GSA Annual Meeting in Indianapolis, Indiana, USA - 2018

Paper No. 131-12
Presentation Time: 5:00 PM

HAZARD ASSESSMENT AND TOPOGRAPHIC CONTROL ON POST-SEISMIC DEBRIS FLOWS: INSIGHTS FROM THE 2015 GORKHA EARTHQUAKE


DAHLQUIST, Maxwell Philip, Department of Earth Sciences, University of Southern California, 3651 Trousdale Pkwy, Rm 117 Zumberge Hall of Science, Los Angeles, CA 90089 and WEST, A. Joshua, Department of Earth Sciences, University of Southern California, Los Angeles, CA 90089

Postseismic debris flows are an important component of the cascading hazard chain following large earthquakes, propagating destruction and loss of life many kilometers downstream from the steep hillslopes where coseismic landslides occur. Debris flow hazard assessment in the wake of a large earthquake is extremely time-sensitive, as landslide material in steep, colluvial channels may be mobilized during the next significant rainfall after the earthquake. Therefore, improving our understanding of when and where postseismic debris flows are most likely to take place, and developing a rapidly applicable model for hazard analysis, is critical for protecting vulnerable lives and allocating disaster response resources. A major gap in understanding of debris flow processes and the hazards they pose is the lack of large datasets of debris flows associated with a single earthquake.
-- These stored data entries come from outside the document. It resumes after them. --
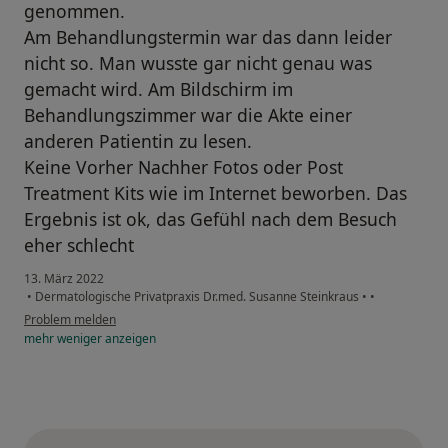
genommen.
Am Behandlungstermin war das dann leider
nicht so. Man wusste gar nicht genau was
gemacht wird. Am Bildschirm im
Behandlungszimmer war die Akte einer
anderen Patientin zu lesen.
Keine Vorher Nachher Fotos oder Post
Treatment Kits wie im Internet beworben. Das
Ergebnis ist ok, das Gefühl nach dem Besuch
eher schlecht
13. März 2022
•
Dermatologische Privatpraxis Dr.med. Susanne Steinkraus
•
•
Problem melden
mehr
weniger
anzeigen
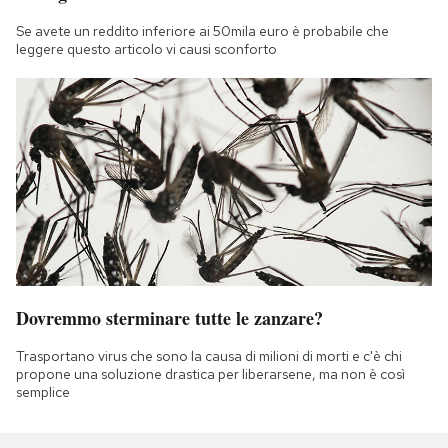
Se avete un reddito inferiore ai 50mila euro è probabile che
leggere questo articolo vi causi sconforto
Dovremmo sterminare tutte le zanzare?
Trasportano virus che sono la causa di milioni di morti e c'è chi
propone una soluzione drastica per liberarsene, ma non è così
semplice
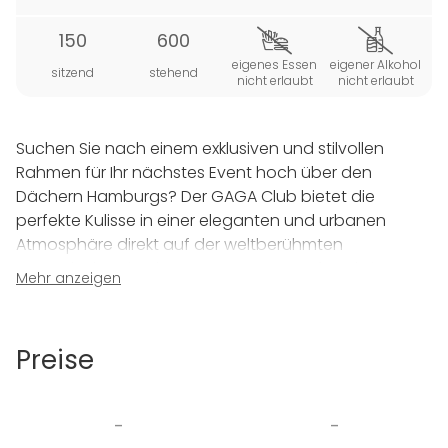
150
600
eigenes Essen
eigener Alkohol
sitzend
stehend
nicht erlaubt
nicht erlaubt
Suchen Sie nach einem exklusiven und stilvollen
Rahmen für Ihr nächstes Event hoch über den
Dächern Hamburgs? Der GAGA Club bietet die
perfekte Kulisse in einer eleganten und urbanen
Atmosphäre direkt auf der weltberühmten
Reeperbahn. Ein gläserner Personenaufzug bringt
Mehr anzeigen
Ihre Gäste komfortabel in das 5. Obergeschoss des
St. Pauli Klubhauses am Spielbudenplatz. Hier
erwartet sie ein einzigartiges Design-Ambiente,
Preise
geprägt von einem edlen Amtico-Bodenbelag in
Holzoptik und einem spektakulären,
abwechslungsreichen Staging-Konzept, das jede
-
-
Veranstaltung in ein unvergessliches Erlebnis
We compile an inventory of debris flows associated with the 2015 Gorkha earthquake in the Nepal Himalaya to field test prior experimental studies on debris flow initiation and develop a new model for hazard assessment. We are able to identify and distinguish two distinct mechanisms for debris flow initiation: 1) co-seismic landslide debris deposited in steep channels is remobilized during monsoon rains; and 2) post-seismic landslides occur in saturated conditions and become fluidized and channelized. Debris flows initiating by these different mechanisms appear to occur in channels with distinct geometry and may have different runout characteristics. We find that debris flows initiating by mechanism 1 initiate in channels with a similar threshold slope to that identified in flume experiments. These debris flows occurred almost exclusively during the 2015 monsoon, indicating that unstable landslide debris is largely flushed out from steep, debris-flow susceptible channels during the first rainy season. Identifying channel segments which exceed the threshold slope for debris flow formation and which are within a certain distance of a co-seismic landslide offers the potential to develop a swiftly applicable model for assessing hazards posed by post-seismic debris flows, based only on a landslide map and topography data.